To date, this classification may be based on the cellular pathology mechanism [10], [11] or on the pathological pattern observed on MRI (hypo- or demyelination, WM swelling and/or myelin vacuolization, or leuko-vasculopathy). Many genes lead to a broad spectrum of phenotypes starting from infancy to adulthood. Diagnosis is difficult in several situations, as many genetic disorders other than primary CNS myelin diseases begin in infancy and may interfere with the myelination program. This can lead to severe hypomyelination, while disorders expressed after the active phase of myelination, including primary CNS myelin diseases, can induce an axonal degenerative disease without MRI abnormalities. The etiological approach is based on a combination of criteria using inheritance mode, age at first symptoms, neurological and extra-neurological symptoms, electrophysiology, brain MRI, and MR spectroscopy (MRS) [7], [12]. This approach combined with DNA high-throughput sequencing have led to the identification of new genetic disorders in the last two decades, although a genetic diagnosis remains unknown for a certain number of patients [9].

Section snippets

Recent definitions

A Delphi consensus of experts in 2015 redefined LD as “heritable disorders affecting CNS WM with or without peripheral nervous system (PNS) involvement, with primary myelin sheath or glial cell abnormalities,” whereas genetic LE were defined as heritable “disorders with significant, if not primary, WM abnormalities with strong evidence for a genetic primary neuronal, vascular, or systemic involvement” [10], [12]. This excludes acquired disorders affecting WM: non-genetic vascular,

Clinical aspects

LD in children mainly affects the motor system leading to delayed motor development or motor regression. Acute worsening occurs with certain LD, mainly with intercurrent illness. Motor symptoms include spasticity, dystonia, choreo-athetosis, tremor, cerebellar, or proprioceptive ataxia. Other neurological symptoms associated are autonomic dysfunction, macro/microcephaly, nystagmus, cranial nerves involvement, seizures, schooling regression, cognitive or neurobehavioral abnormalities.

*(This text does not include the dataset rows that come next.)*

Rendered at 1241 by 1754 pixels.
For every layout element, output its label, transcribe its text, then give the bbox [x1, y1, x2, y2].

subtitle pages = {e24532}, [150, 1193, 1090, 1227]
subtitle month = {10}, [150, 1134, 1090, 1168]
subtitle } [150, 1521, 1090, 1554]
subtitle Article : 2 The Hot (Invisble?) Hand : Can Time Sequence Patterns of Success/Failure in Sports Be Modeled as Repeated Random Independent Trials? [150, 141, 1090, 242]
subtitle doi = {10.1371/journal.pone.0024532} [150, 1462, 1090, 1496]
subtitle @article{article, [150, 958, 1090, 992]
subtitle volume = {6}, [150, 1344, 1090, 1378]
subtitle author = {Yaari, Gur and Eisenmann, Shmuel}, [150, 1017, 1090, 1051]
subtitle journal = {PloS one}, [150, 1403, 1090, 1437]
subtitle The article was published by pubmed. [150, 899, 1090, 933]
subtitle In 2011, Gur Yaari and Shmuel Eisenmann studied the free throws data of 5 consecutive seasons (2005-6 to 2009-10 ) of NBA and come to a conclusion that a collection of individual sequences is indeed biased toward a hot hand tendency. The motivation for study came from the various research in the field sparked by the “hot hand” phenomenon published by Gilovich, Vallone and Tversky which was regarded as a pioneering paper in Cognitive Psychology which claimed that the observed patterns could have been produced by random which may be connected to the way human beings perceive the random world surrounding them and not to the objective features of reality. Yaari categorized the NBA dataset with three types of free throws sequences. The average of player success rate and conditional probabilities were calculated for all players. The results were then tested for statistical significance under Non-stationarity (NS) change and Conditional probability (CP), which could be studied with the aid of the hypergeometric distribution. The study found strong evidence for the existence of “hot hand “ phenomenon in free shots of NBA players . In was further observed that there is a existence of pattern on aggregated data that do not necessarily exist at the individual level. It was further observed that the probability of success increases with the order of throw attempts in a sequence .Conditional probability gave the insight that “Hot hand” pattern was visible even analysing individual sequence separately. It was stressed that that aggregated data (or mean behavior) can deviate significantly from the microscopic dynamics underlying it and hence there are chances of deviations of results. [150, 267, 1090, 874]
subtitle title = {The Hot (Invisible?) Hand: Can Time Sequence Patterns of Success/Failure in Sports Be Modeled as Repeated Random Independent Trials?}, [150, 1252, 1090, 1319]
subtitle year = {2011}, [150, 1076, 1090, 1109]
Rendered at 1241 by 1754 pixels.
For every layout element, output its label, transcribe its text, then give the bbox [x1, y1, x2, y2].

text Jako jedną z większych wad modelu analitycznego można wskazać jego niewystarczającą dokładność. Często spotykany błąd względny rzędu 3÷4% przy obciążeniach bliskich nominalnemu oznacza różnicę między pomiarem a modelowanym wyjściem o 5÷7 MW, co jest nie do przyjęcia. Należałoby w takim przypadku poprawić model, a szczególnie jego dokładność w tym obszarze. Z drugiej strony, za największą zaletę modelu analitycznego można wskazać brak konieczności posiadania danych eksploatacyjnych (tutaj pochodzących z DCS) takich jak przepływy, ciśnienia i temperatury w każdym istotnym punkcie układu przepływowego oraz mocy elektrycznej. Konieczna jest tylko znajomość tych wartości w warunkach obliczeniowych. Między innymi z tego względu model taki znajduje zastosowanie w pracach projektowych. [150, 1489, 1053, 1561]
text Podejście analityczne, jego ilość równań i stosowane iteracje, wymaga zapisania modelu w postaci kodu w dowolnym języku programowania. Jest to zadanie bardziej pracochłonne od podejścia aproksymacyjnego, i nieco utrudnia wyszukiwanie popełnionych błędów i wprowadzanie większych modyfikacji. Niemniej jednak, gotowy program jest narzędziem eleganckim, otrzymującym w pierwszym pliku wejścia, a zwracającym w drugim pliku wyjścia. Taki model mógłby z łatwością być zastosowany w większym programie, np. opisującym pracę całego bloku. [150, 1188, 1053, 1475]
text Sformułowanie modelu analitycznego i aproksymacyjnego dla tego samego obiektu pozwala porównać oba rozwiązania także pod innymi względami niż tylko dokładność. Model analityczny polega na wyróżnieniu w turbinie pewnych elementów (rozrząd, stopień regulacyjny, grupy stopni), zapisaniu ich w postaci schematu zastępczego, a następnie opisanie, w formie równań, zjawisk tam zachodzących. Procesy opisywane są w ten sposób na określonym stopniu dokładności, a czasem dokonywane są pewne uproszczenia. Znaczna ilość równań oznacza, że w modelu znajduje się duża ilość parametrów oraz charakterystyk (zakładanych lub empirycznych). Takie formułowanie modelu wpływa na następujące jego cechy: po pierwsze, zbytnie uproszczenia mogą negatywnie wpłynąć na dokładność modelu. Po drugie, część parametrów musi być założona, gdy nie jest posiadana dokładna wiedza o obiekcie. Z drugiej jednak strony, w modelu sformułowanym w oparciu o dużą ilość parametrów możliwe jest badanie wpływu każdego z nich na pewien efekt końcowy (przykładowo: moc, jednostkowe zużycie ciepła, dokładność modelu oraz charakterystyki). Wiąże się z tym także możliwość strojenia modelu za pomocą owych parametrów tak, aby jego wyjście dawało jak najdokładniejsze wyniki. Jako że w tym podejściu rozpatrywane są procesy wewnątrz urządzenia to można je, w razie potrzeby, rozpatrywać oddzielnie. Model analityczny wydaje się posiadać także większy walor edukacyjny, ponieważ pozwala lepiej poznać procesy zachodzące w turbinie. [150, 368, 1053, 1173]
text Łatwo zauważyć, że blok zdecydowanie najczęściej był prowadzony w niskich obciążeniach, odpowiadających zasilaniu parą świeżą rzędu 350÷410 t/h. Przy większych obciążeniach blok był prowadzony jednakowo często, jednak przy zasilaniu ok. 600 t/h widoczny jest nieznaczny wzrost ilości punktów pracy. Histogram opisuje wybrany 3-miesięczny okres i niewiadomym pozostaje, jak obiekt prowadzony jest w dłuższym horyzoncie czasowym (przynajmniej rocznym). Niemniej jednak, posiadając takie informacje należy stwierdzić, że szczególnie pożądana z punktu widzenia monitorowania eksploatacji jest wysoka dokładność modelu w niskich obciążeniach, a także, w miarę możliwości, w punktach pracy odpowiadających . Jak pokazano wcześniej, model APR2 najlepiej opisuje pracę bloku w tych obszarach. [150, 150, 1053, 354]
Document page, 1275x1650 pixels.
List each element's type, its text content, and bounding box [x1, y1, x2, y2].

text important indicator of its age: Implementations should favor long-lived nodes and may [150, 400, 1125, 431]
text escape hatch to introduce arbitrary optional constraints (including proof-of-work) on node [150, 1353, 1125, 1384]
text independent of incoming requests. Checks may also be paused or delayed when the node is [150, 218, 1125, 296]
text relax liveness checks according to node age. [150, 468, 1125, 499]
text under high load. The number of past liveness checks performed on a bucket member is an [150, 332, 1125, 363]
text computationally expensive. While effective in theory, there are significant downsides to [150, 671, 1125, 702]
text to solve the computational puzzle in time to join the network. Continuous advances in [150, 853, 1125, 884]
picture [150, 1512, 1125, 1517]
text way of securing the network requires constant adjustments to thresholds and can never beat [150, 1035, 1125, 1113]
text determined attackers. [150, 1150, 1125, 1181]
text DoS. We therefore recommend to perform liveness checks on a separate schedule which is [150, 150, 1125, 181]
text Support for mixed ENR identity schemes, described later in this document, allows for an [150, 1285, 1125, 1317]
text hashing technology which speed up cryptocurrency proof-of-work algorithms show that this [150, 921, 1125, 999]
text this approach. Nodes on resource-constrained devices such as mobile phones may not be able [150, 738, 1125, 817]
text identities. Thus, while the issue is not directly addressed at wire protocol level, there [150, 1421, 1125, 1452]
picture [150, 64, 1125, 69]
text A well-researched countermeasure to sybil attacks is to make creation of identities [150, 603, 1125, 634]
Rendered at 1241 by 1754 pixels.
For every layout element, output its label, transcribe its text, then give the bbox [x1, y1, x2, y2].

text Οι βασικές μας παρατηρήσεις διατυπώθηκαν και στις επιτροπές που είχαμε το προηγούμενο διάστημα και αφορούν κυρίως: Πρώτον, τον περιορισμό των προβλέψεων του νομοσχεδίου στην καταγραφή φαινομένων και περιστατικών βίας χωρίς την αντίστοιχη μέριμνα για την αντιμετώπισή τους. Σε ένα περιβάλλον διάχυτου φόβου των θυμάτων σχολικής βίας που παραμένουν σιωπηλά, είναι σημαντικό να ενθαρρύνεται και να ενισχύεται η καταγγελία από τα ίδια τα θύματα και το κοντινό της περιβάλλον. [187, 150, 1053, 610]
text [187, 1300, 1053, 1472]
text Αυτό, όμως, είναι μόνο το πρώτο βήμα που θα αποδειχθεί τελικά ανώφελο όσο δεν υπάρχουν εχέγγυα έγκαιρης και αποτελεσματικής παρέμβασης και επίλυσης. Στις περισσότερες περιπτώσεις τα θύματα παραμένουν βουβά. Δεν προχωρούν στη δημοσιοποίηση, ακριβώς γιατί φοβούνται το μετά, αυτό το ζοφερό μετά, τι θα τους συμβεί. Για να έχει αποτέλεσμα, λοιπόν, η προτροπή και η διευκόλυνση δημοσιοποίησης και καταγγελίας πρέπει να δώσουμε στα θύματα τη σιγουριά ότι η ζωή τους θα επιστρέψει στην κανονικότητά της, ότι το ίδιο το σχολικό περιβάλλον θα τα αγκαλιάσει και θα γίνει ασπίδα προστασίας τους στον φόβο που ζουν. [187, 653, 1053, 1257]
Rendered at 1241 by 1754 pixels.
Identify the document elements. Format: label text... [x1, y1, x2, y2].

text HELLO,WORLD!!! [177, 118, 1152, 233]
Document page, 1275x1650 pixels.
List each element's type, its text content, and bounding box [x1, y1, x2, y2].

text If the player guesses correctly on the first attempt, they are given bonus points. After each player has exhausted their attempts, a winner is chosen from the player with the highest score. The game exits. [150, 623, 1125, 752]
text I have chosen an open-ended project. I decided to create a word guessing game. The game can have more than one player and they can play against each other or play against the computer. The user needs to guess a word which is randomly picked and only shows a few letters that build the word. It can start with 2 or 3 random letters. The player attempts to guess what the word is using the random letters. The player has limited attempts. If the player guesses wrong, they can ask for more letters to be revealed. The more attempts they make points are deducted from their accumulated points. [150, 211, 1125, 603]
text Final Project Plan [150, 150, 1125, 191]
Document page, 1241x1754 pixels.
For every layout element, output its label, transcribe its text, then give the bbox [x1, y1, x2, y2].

Classification of leukodystrophies

In this section the primary classic and more recent LD are reported and classified, without exhaustively listing all genetic or metabolic disorders affecting WM [10]. The LD are classified using the primary MRI pattern for a practical clinical approach: hypomyelination, demyelination, myelin vacuolization and/or WM swelling, and leuko-vasculopathies.

Conclusion

Leukodystrophies and genetic leukoencephalopathies are a heterogeneous group of CNS disorders with variable clinical manifestations and pathological mechanisms. There is still no consensus on definitions. In parallel to classic LD, identification of genes involved in other specific syndromes and new genetic entities are emerging in step with advances in DNA sequencing technologies.

Disclosure of interest

The authors declare that they have no competing interest.